» Passage to read:
Disney’s Pirates of the Caribbean 2

Pirates of the Caribbean 2We all remember Disney’s Pirates of the Caribbean: The Curse of the Black Pearl in 2003, I’m sure. Personally, I think, one of the funniest and best movies I have seen in the last years, which might be due to Johnny Depp acting as one of my favourites, the feeling of such easy entertainment with a brilliant soundtrack, and most of all because just a bit earlier I had started to study about pirates‘ history in the Caribbean, the Carib isles themselves, and their inhabitants. That the Disney version of Pirates of the Caribbean is just an imaginary story without almost any historical background didn’t bother me much … as mentioned: just brilliant easy entertainment. Now July the 27th the second part called Dead Man’s Chest is about to launch (here in Germany). And I am really looking forward to watching it, maybe at the movies, where I actually haven’t been since 2003.

» Listing:
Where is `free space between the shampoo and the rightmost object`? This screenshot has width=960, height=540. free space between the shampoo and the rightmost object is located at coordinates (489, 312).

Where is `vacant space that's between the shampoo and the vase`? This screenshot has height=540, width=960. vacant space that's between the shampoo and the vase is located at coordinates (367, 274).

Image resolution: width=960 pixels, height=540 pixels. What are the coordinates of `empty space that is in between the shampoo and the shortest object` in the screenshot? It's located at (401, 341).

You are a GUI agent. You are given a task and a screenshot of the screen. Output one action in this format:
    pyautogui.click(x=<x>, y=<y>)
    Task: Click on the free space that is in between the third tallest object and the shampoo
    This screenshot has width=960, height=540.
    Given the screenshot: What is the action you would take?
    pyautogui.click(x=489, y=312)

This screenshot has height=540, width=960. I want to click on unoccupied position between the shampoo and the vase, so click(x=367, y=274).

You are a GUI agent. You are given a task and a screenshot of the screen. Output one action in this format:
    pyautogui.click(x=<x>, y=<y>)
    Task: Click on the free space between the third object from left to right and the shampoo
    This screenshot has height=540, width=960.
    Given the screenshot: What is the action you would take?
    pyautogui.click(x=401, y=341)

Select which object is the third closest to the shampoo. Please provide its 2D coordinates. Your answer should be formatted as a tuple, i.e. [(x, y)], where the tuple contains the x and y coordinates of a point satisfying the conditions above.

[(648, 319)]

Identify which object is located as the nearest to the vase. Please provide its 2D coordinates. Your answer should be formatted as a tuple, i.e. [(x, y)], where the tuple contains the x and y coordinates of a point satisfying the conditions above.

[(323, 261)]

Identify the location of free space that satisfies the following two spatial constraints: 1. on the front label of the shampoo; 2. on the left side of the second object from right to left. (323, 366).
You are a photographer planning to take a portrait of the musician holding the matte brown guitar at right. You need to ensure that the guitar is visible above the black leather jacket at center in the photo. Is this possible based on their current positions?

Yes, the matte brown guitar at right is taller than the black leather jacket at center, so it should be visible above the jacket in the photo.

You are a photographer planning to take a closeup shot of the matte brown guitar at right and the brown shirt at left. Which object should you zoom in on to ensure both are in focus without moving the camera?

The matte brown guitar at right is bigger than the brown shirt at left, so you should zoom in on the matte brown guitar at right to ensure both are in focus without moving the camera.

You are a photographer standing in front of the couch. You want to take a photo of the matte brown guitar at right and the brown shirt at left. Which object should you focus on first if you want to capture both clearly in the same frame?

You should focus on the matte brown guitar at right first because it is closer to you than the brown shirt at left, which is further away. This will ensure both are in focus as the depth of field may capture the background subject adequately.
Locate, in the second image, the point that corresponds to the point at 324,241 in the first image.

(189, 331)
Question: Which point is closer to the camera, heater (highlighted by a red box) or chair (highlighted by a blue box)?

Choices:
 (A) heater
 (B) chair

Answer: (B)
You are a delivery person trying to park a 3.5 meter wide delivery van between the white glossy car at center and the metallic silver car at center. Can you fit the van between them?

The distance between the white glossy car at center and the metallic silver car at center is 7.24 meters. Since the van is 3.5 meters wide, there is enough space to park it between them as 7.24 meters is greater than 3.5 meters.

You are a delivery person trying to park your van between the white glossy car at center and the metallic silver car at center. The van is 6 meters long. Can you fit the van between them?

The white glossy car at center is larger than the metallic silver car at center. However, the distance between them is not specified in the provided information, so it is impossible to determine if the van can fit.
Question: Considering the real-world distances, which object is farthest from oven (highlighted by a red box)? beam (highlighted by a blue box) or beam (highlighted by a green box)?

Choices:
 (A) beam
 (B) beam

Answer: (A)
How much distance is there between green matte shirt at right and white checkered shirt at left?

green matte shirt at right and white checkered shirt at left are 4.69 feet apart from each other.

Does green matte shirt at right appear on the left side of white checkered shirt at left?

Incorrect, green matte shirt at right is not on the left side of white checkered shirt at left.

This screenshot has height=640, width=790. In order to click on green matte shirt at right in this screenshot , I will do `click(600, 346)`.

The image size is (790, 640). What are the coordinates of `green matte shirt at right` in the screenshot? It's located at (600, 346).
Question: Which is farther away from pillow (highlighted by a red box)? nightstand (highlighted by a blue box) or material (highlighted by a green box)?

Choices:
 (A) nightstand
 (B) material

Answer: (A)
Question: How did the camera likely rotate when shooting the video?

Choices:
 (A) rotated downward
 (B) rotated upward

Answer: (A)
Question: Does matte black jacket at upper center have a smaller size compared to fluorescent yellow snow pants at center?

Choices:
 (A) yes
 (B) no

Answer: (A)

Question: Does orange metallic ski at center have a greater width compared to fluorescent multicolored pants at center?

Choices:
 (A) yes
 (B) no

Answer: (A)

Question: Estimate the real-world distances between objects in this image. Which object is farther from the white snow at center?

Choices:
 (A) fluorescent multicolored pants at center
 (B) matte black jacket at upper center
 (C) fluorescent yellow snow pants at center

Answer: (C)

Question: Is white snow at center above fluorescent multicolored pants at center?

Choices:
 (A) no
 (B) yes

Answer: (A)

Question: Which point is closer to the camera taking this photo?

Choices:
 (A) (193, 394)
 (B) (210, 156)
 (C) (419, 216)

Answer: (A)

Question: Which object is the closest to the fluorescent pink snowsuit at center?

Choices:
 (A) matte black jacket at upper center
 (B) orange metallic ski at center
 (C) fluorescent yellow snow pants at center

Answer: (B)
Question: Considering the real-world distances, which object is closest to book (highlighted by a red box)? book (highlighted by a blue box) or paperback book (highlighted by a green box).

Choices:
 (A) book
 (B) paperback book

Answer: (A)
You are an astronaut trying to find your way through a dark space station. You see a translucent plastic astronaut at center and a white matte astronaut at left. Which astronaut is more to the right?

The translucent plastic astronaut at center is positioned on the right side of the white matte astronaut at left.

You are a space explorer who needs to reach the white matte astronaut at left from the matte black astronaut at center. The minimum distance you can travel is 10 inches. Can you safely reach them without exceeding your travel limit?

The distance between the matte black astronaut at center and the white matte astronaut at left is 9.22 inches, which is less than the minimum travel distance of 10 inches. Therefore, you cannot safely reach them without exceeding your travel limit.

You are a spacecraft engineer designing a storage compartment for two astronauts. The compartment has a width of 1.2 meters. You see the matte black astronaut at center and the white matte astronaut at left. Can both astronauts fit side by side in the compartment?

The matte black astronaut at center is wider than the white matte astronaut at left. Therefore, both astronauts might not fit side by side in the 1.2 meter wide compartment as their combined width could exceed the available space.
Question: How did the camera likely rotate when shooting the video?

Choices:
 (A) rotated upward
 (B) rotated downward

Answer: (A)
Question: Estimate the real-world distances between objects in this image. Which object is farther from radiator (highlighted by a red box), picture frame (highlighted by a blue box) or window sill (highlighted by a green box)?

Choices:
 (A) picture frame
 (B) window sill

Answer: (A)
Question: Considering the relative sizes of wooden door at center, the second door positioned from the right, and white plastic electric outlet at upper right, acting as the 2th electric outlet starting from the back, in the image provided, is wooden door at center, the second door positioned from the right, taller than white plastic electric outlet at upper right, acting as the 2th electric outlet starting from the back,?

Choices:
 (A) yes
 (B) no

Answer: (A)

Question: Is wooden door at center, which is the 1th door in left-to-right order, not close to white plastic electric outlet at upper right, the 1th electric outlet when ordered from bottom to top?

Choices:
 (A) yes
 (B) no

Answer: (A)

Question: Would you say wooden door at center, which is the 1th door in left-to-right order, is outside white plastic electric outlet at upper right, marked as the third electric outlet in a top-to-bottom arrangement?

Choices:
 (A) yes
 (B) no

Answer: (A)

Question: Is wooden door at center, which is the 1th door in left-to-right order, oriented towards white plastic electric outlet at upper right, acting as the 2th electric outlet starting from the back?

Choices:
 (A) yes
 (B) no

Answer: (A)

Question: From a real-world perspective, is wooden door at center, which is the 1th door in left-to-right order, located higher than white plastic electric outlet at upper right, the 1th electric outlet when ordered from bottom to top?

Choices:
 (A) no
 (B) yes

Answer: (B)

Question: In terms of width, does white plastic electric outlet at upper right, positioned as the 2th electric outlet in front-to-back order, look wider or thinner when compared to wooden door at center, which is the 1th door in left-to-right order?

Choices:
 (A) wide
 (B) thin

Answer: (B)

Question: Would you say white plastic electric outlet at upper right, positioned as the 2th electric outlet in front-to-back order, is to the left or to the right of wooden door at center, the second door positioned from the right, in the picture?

» Tasks to perform:
**1.** Answer these questions using the post about the Pirates of the Caribbean films:
(a) In what year did The Curse of the Black Pearl come out?
(b) What is the second part called?
(c) On what date is the second part set to launch in Germany?
**2.** Write the next few sentences of the post about the Pirates of the Caribbean films, continuing from its final line.
The items aren't needed for anything asked here.

» Response list:
**1.**
(a) 2003
(b) Dead Man's Chest
(c) July 27

**2.**
But being a careful blog reader for some time I haven’t failed to notice that there was a public debate going on about certain scenes produced for the movie regarding the people in the Lesser Antilles. Since February of 2005 the Caribbean Amerindian Centrelink (CAC) Review has been posting about „Disney’s proposed plans for showing Island Caribs as blood thirsty man eaters“ (Maximilian Forte). Cannibalism! A classic case of cultural misunderstanding perpetuating negative ethnic stereotypes …

It appears that the mythology of cannibalism was promoted by such early European explorers as Columbus as a means to portray the Indigenous people of the Caribbean as savages. This denigration of Native peoples led to the European justification to enslave them, take their lands, and create a racist system whereby people who were not of European origin were given a lower social status.
Read the whole statement by Pedro Ferbel-Azcarate.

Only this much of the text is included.